I used to catch them by walking along the shoreline at night (soundside) with a flashlight and a small net. When I saw their little eyes I scooped them up!


----------



## reelthrill (Oct 3, 2007)

They are much easier to seine in the grass beds than throwing a net. I only use them for black snapper and sheepshead. If you try using them for specks,etc.. too many trash fish will eat them.


----------



## pb&jellyfish (May 1, 2008)

I'd argue that live shrimp are much better than dead shrimp most all the time. There are a few exceptions though.
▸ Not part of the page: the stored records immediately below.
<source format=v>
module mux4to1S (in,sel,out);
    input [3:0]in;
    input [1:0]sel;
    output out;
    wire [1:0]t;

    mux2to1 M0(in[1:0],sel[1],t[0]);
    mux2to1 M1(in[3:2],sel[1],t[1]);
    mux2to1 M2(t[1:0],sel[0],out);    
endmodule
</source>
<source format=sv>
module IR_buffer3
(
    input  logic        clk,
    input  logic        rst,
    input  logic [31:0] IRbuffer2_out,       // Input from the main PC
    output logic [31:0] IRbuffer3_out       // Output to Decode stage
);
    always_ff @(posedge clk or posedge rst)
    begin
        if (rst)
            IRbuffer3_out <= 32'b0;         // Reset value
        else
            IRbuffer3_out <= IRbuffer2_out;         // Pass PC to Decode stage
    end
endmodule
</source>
In any case, you will have to buy them; however, at certain times of the year you can net them if you know where to go. I don't have much experience on this though, but would like to hear if anyone does this.


----------



## Nitzey (Oct 9, 2007)

I live on Escambia Bay and at times see shrimp in the water. Once in a while there is a huge school of very large shrimp. However, there is not enough regularity to make it worthwhile to use a cast net. Maybe there is something I do not know. 
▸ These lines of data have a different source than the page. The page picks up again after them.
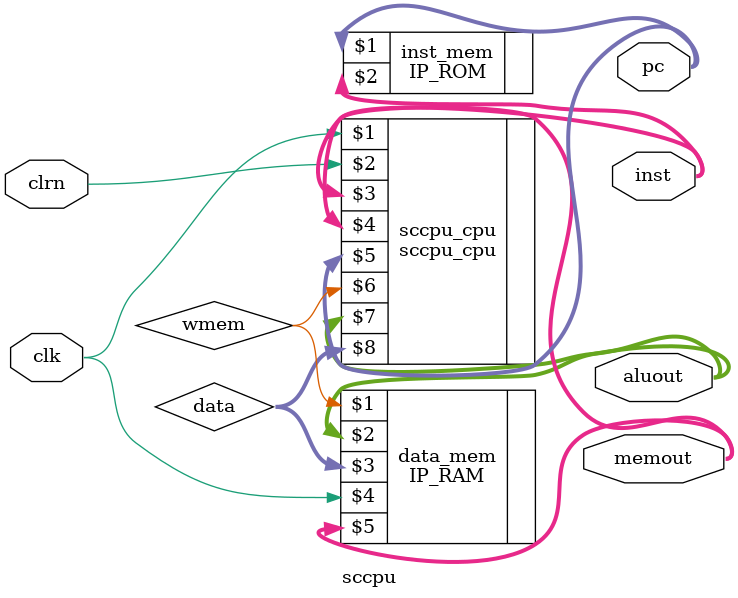
<source format=v>
`timescale 1ns / 1ps
module sccpu(
	input clk,
	input clrn,
	output [31:0] inst,
	output [31:0] pc,
	output [31:0] aluout,
	output [31:0] memout
    );
	 wire [31:0] data;
	 wire wmem;
	 
	 sccpu_cpu sccpu_cpu(clk,clrn,inst,memout,pc,wmem,aluout,data);
	 IP_ROM inst_mem(pc,inst);
	 IP_RAM data_mem(wmem,aluout,data,clk,memout);
endmodule

</source>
When I lived in Savannah, it was easy to catch buckets of shrimp. But tides there were much higher and the surest thing was to cast a net at the outlet of marshes from 2 hours before low tide to 2 hours after low tide.


----------



## REDFISH101 (Mar 27, 2009)

i have also walked down grassey shorelines with a flashlight and scoop net just looking for small glowing eyes its pretty easy to see them but it is just certain tides and times of the year and i did good most the time gl..:letsdrink


----------



## buoy marker (Apr 16, 2009)

when your talking large shrimp ,do you mean like two or three inch shrimp and what are the cost of live shrimp, shrimp back home are normally expensive and frozen


----------



## supatooma15 (Mar 6, 2009)

A dozen shrimp cost 3.50 at most bait stores.


----------



## buoy marker (Apr 16, 2009)

thank you for all the replys they have been helpful


----------



## whipper snapper (Sep 30, 2007)

if you have alot more time than money, at night you cango to a shallow grassy area about a 1' - 1 1/2' turn a 5 gal. bucket upside down, and put a coleman lantern on top. get a dip net to catch them as they come to the light...


----------